▶ **Task item**
Please state the length of the supervised probation the appellant received after his 1989 guilty plea, according to the appeal ruling below.

▶ **Text provided**

Source: http://dc.findacase.com/research/wfrmDocViewer.aspx/xq/fac.20010125_0000017.DC.htm/qx
Timestamp: 2017-07-21 10:38:32
Document Index: 119156120

Matched Legal Cases: ['§ 23', '§ 23', '§ 23', '§ 23', '§ 2241', '§ 23', '§ 23', '§ 23', '§ 2254', '§ 23', '§ 2255', '§ 23', '§ 23', '§ 2255', '§ 2255', '§ 23']

WAYNE P. THOMAS, APPELLANT,v.UNITED STATES, APPELLEE.
Appeal from the Superior Court of the District of Columbia (Hon. Truman A. Morrison, III, Trial Judge)
Appellant challenges the validity of his 1989 guilty plea and conviction in Superior Court for attempted distribution of cocaine, despite the fact that his sentence for the crime - supervised probation - has expired. He argues that he remains in custody for purposes of D.C. Code § 23-110 (a) (1996) (motion to vacate sentence) because the federal sentence he continues to serve was enhanced in some manner by his Superior Court conviction. We reserved the "in custody" issue in Spencer v. United States, 748 A.2d 940 (D.C. 2000), on somewhat similar facts. We hold that the Superior Court lacked jurisdiction to entertain appellant's § 23-110 attack upon the 1989 conviction. Treating the motion alternatively as one to withdraw his guilty plea under Super. Ct. Cr. R. 32 (e), we reject it on the merits.
Following his 1989 plea of guilty to attempted distribution, appellant was placed on supervised probation for twenty-four months. The trial court subsequently changed the sentence to unsupervised probation for the remainder of the term. The parties agree that the probation expired in or around January 1992. Meanwhile in September 1991, on the basis of conduct transpiring that year, appellant was convicted of federal drug and firearms offenses in the United States District Court for the District of Maryland. He was sentenced to consecutive prison terms of 240 months for the aggregated drug offenses and 60 months for the firearms conviction, a sentence which he continues to serve. In October 1998, appellant filed a pro se motion in Superior Court pursuant to D.C. Code § 23-110, seeking to vacate his 1989 guilty plea. In this and two supplemental motions he asserted that the trial court had violated Super. Ct. Cr. R. 11 in accepting the plea and that his trial attorney had rendered ineffective assistance of counsel. The trial court denied the combined motions on the ground that appellant was no longer "in custody" for purposes of § 23-110, since his probationary sentence for the attempted distribution had expired; and the court therefore lacked jurisdiction to consider his claims.
Section 23-110 (a) allows "[a] prisoner in custody under sentence of the Superior Court" to move to vacate his sentence on various grounds. Appellant concedes that the sentence imposed for his Superior Court conviction expired long ago. He argues, nonetheless, that he should be deemed to be "in custody" because the federal sentence he is currently serving was enhanced as a result of the Superior Court conviction. The government, for purposes of this motion and appeal, concedes that appellant's federal sentence was enhanced in some manner by his Superior Court conviction.

▶ **Given data**
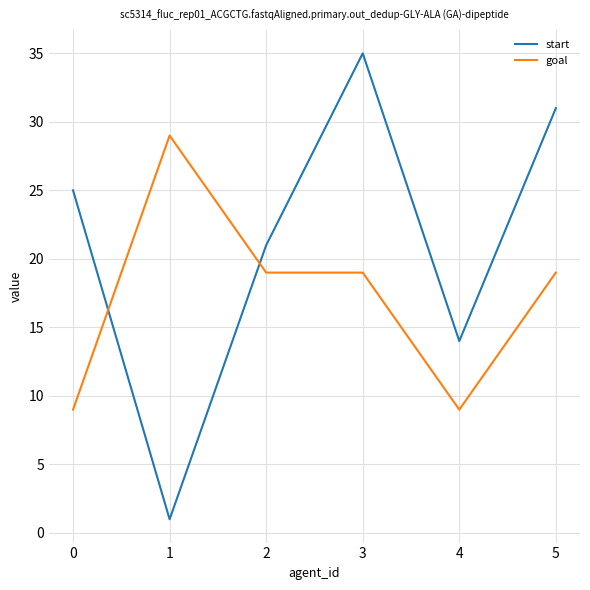

Which series ends up on top after the final intersection of goal and start?

start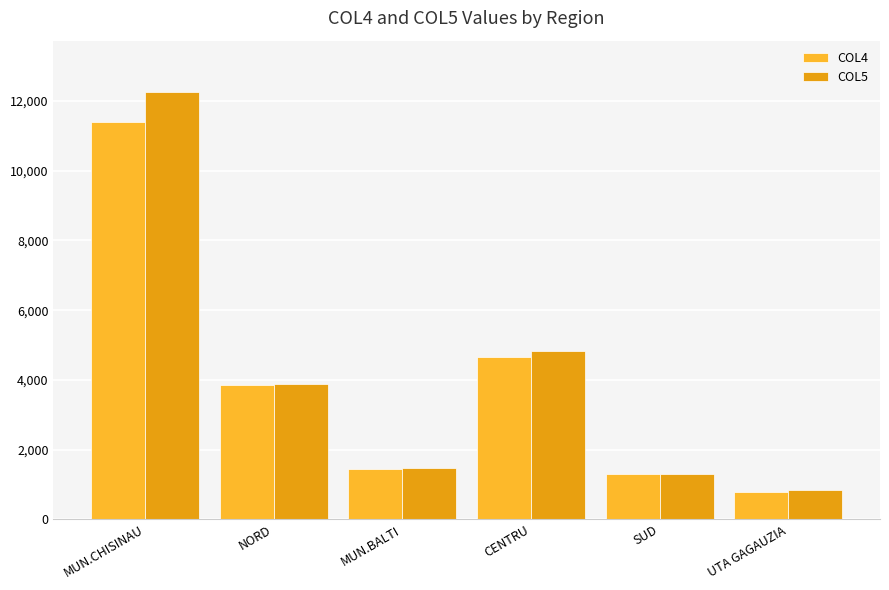

What is the approximate value of COL5 at SUD, to the nearest 50?

1300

▶ **Result below**
Twenty-four months.